Another incredibly interesting argument, spearheaded by Well-Jensen, dismantles the notion that intelligence in a species is tied to a possession of a visual perception system similar to what humans utilize. Wells-Jensen, who is blind, essentially argues that an intelligent species on another planet could have easily evolved without a visual system and still possess the technological capabilities to send and receive messages from humans. “I started to wonder why I’d read that sight was necessary for technology,” she says. “It’s pretty clear to me that it is not.”

Her talk runs through her experiment that invents the alien Krikkits civilization (name inspired by Douglas Adams’ Hitchhikers Guide to the Galaxy books) and paints a picture of what they might look like and how they might behave as a blind species.

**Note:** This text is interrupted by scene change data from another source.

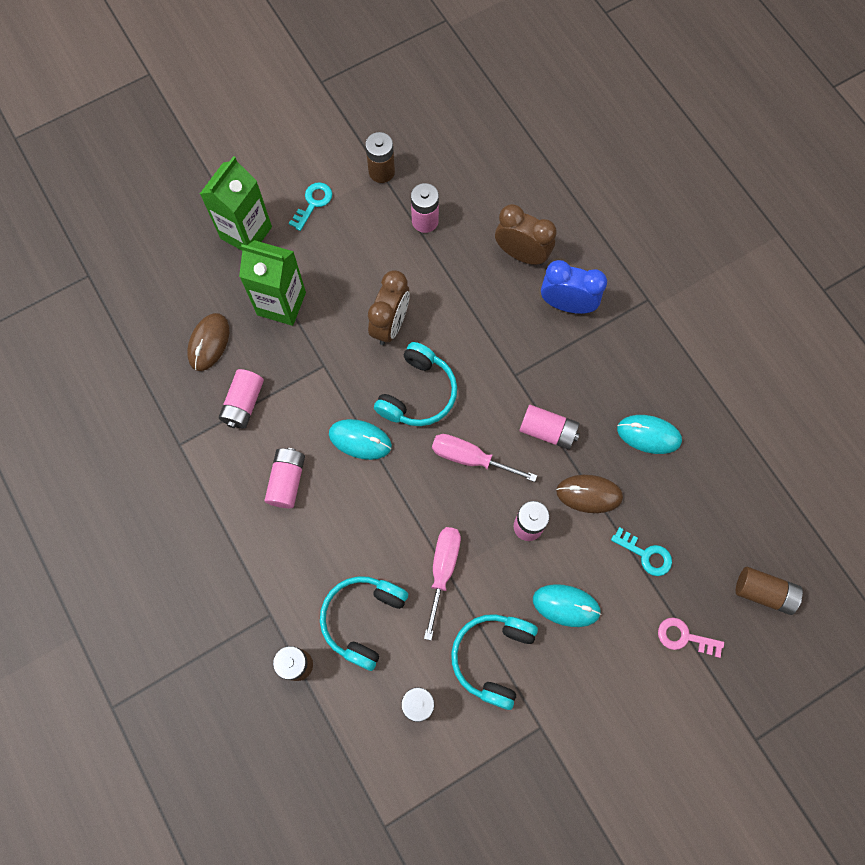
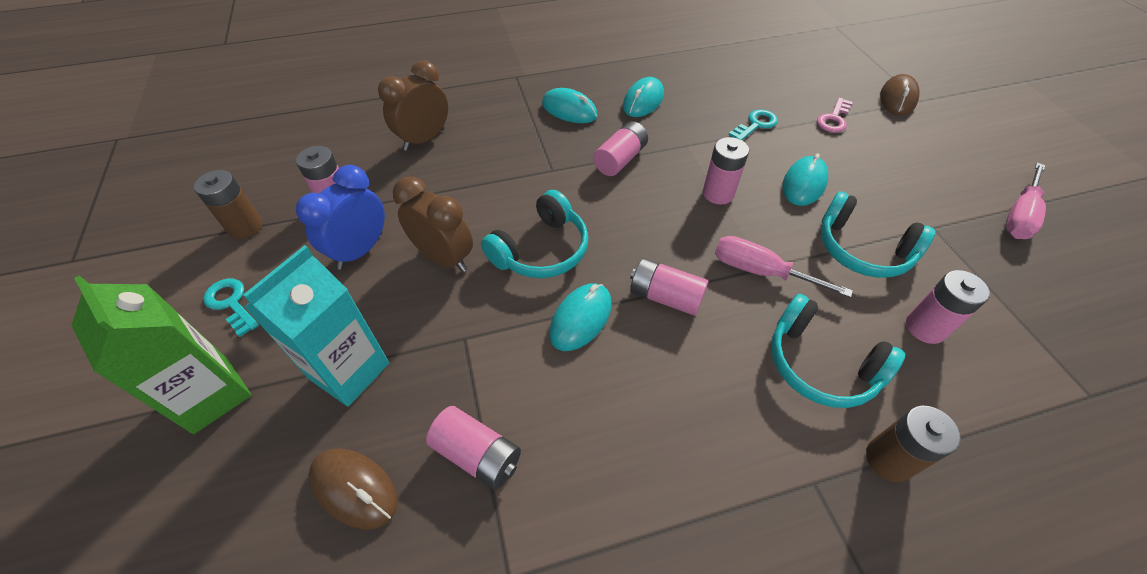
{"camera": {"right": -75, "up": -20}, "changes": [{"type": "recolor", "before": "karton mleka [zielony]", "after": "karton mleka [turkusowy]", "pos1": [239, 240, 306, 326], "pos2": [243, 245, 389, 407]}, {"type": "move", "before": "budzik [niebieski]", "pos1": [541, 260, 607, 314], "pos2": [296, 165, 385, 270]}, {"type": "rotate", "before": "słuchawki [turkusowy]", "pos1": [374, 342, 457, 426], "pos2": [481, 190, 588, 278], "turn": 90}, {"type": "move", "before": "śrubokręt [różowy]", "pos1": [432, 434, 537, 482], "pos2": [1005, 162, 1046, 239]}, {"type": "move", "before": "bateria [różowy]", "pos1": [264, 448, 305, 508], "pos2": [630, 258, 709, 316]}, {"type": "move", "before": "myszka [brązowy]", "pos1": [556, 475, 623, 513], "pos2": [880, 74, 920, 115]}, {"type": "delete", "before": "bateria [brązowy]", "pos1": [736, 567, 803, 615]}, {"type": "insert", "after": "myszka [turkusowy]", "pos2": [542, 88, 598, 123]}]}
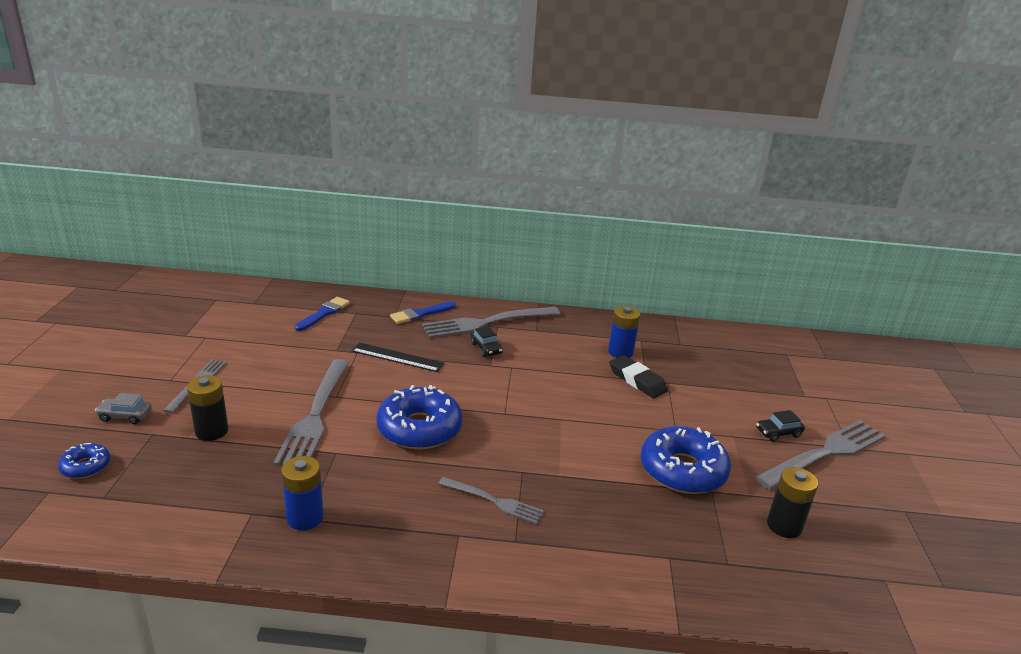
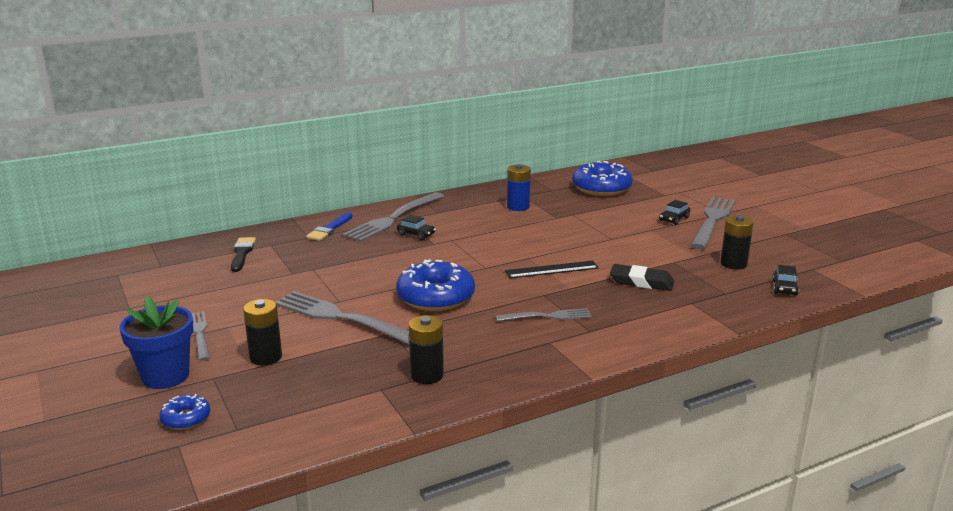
{"camera": {"right": -30, "up": -5}, "changes": [{"type": "recolor", "before": "pędzel [niebieski]", "after": "pędzel [czarny]", "pos1": [295, 297, 350, 331], "pos2": [231, 237, 256, 272]}, {"type": "move", "before": "linijka [czarny]", "pos1": [351, 342, 444, 372], "pos2": [505, 261, 599, 278]}, {"type": "move", "before": "gumka do mazania [czarny]", "pos1": [609, 355, 668, 398], "pos2": [610, 264, 674, 291]}, {"type": "rotate", "before": "widelec [szary]", "pos1": [273, 359, 349, 466], "pos2": [275, 291, 409, 344], "turn": 150}, {"type": "replace", "before": "samochód [szary]", "after": "doniczka [niebieski]", "pos1": [95, 393, 152, 424], "pos2": [119, 296, 193, 389]}, {"type": "move", "before": "donut [niebieski]", "pos1": [640, 426, 731, 494], "pos2": [572, 161, 633, 196]}, {"type": "recolor", "before": "bateria [niebieski]", "after": "bateria [czarny]", "pos1": [281, 456, 324, 530], "pos2": [409, 315, 444, 384]}, {"type": "insert", "after": "samochód [czarny]", "pos2": [772, 265, 799, 296]}]}
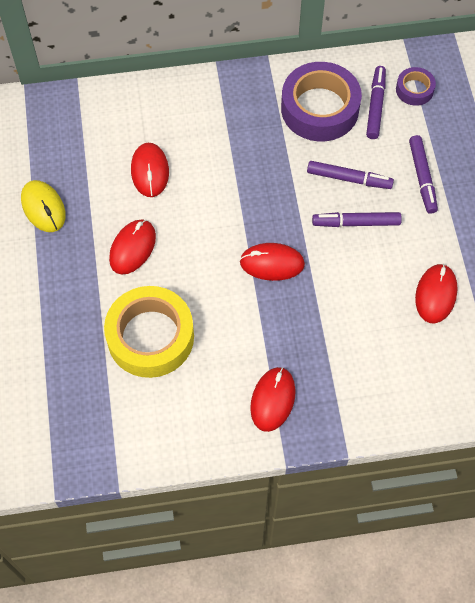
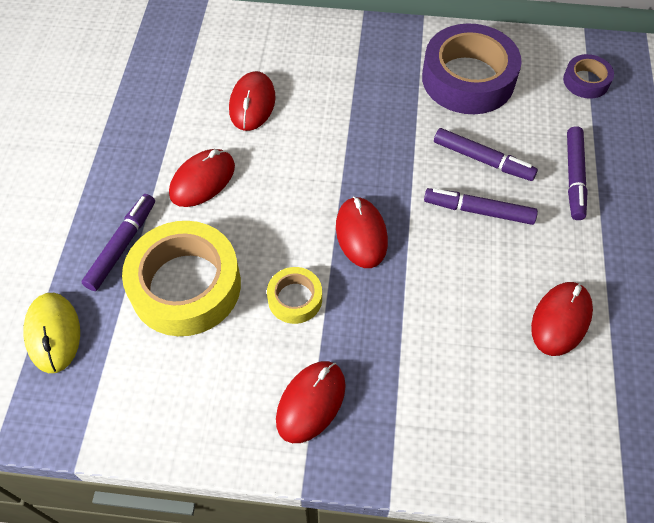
{"camera": {"right": 15, "up": -5}, "changes": [{"type": "move", "before": "flamaster [fioletowy]", "pos1": [366, 66, 386, 139], "pos2": [82, 194, 155, 291]}, {"type": "move", "before": "myszka [żółty]", "pos1": [21, 180, 66, 232], "pos2": [23, 293, 80, 373]}, {"type": "rotate", "before": "myszka [czerwony]", "pos1": [239, 243, 305, 281], "pos2": [336, 196, 388, 268], "turn": 60}, {"type": "insert", "after": "taśma klejąca [żółty]", "pos2": [267, 267, 322, 324]}]}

“I wanted to hold all possible variables constant,” she says. “As soon as you say ‘blind’, people want to grant all kinds of cool but unnecessary extra kinds of senses and abilities — I think because they feel so strongly that the lack of sight is a terrible burden for the poor little guys.”

Her idea, instead, is to just subtract one factor — sight — and find out what difference that can make. The research team ran through an evolutionary scenario from the stone age to the modern day, trying to figure out how the Krikkits would need to progress in order to build a radio telescope without the use of sight. “We ended up not needing to cover most of the elements,” Wells-Jensen says. “You don’t need to discover for example that water is H2O in order to build a radio, for example.

Wells-Jensen calls her talk “a cautionary tale: we send a radio signal [because] we assume they also built some kind of radio. [But] if they didn’t, they’ll never get the message.” In the end, humans, she thinks, ought to be prepared to receive a message from intelligent aliens that is nothing like we could have ever imagined.

Overall, the workshop is another illustration of how scientists from a wide array of disciplines are diving into SETI research with such an incredibly fresh enthusiasm. If we ever do stumble upon signs of extraterrestrial intelligence, we’ll need the entire scientific community to come together and figure out exactly what we need to do next.